¿Puedes prolongar el texto sobre el cabildeo en Puerto Rico a partir de su última oración?

TEXTO PROPORCIONADO
=-=-=

La Constitución de Puerto Rico —o lo que queda de ella— asimismo protege el derecho “a pedir al Gobierno la reparación de agravios”. Curiosamente, la Constitución habla en específico de las profesiones que, gran parte de la población, desdeñan, aborrecen o no entienden: los abogados criminalistas, los periodistas y los cabilderos. Pedirle al Gobierno que haga o deje de hacer algo —cabildear — es piedra angular de lo que consideramos que es nuestro sistema democrático. El Gobierno debe actuar, después de todo, a base de lo que reclamen los gobernados, y los cabilderos son simples vehículos que trabajan como portavoces. Esa es la teoría. Y de ella se han agarrado como clavo caliente ambos implicados al insistir, una y otra vez, que no se ha cometido ilegalidad alguna. Eso es cierto. Aquí no ocurrió, que se sepa según la información que ha trascendido hasta ahora, nada ilegal, porque todas las actuaciones están cobijadas por la máxima ley. Pero vayamos a la práctica. El cabildeo, en la práctica, es la versión oscura —el behind the scenes— del mundo de las relaciones públicas, donde muchas veces cuentan más el acceso, la influencia y las apariencias que la sustancia del mensaje. En el cabildeo se trata de persuadir a alguien a cargo de la política pública. En las relaciones públicas se trata de persuadir a quien trabaja con la opinión pública. Quienes pueden pagarles a los cabilderos suelen ser personas o corporaciones adineradas. Y, precisamente porque se trata de pedirle al Gobierno que haga o deje de hacer algo, los interesados optan por contratar a quienes estén conectados con las diferentes esferas del Estado. No es por la sapiencia constitucional ni legal que DCI contrató a Prats y Ferrer.

=-=-=

REGISTROS SIN PROCESAR
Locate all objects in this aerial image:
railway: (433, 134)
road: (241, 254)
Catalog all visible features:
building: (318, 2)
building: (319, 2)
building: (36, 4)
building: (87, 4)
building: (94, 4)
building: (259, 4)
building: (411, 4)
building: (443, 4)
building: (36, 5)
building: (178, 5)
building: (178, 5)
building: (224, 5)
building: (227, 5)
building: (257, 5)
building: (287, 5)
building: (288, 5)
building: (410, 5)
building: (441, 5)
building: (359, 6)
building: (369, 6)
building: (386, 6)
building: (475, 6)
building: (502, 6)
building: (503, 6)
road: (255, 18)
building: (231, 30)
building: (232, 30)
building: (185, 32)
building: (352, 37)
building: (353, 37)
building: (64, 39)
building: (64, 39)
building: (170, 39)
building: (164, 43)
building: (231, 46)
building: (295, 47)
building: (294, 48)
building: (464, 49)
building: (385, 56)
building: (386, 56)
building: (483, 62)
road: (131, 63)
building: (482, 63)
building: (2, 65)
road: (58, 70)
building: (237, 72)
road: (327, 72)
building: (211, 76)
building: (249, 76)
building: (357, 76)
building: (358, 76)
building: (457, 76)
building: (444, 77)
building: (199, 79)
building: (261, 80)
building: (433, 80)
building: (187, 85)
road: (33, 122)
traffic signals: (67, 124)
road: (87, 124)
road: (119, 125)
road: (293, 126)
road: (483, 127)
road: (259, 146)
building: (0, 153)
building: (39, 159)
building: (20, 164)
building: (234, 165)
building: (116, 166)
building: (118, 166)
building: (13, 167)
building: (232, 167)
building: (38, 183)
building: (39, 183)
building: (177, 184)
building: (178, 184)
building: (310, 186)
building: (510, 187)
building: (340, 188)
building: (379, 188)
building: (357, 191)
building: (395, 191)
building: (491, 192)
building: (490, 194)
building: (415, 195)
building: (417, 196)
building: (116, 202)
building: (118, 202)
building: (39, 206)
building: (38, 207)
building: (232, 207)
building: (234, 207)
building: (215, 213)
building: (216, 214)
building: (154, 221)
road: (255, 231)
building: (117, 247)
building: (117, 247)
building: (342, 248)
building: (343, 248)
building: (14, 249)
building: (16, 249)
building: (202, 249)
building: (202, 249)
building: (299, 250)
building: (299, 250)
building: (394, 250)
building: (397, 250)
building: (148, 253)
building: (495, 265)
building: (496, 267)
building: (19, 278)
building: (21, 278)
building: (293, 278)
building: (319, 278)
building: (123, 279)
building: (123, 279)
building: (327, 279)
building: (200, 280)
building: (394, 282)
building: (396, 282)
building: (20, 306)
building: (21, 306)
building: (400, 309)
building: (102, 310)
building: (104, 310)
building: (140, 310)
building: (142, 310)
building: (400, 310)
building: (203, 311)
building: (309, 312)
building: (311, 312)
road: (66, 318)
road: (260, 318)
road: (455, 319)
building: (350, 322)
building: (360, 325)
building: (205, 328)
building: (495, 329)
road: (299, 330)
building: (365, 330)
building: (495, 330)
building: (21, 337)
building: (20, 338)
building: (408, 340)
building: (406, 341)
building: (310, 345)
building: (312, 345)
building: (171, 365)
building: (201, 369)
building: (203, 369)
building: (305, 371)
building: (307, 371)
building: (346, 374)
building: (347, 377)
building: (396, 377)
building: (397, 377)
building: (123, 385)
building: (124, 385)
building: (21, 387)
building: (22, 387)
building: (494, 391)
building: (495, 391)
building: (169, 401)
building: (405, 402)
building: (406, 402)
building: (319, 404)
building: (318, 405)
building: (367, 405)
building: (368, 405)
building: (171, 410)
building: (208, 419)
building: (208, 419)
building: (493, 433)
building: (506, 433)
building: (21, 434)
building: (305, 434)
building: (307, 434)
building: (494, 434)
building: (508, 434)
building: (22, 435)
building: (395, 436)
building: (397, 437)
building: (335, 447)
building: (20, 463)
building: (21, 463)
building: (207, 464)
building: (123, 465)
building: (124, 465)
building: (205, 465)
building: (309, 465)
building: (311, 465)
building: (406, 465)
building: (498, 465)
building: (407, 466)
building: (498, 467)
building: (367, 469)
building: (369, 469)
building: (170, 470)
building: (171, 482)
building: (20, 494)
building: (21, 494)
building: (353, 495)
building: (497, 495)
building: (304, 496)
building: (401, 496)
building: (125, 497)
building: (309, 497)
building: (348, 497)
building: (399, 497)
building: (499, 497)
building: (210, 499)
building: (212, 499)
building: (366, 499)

=-=-=

RESPUESTA
Es porque están bien conectados, y eso tiene su mérito y su precio en el mercado. Pero también es una realidad que ambos —y muchos otros rojos y azules que evitaron caer en el affaire DCI— monetizaron sus contactos locales y su influencia en la opinión pública. Prats y Ferrer no cometieron delitos, pero sí utilizaron mal juicio al escoger —porque nadie los obligó— un cliente controvertible, con posturas insultantes hacia el gobernador de turno, que era de su partido. Las cortes no tienen nada que juzgar. Eso les va a corresponder a los electores que decidirán si este asunto es peccata minuta o si, por el contrario, se revirtió aquella frase de que la vergüenza puede más que el dinero. A la memoria de Rubén Soto Falcón.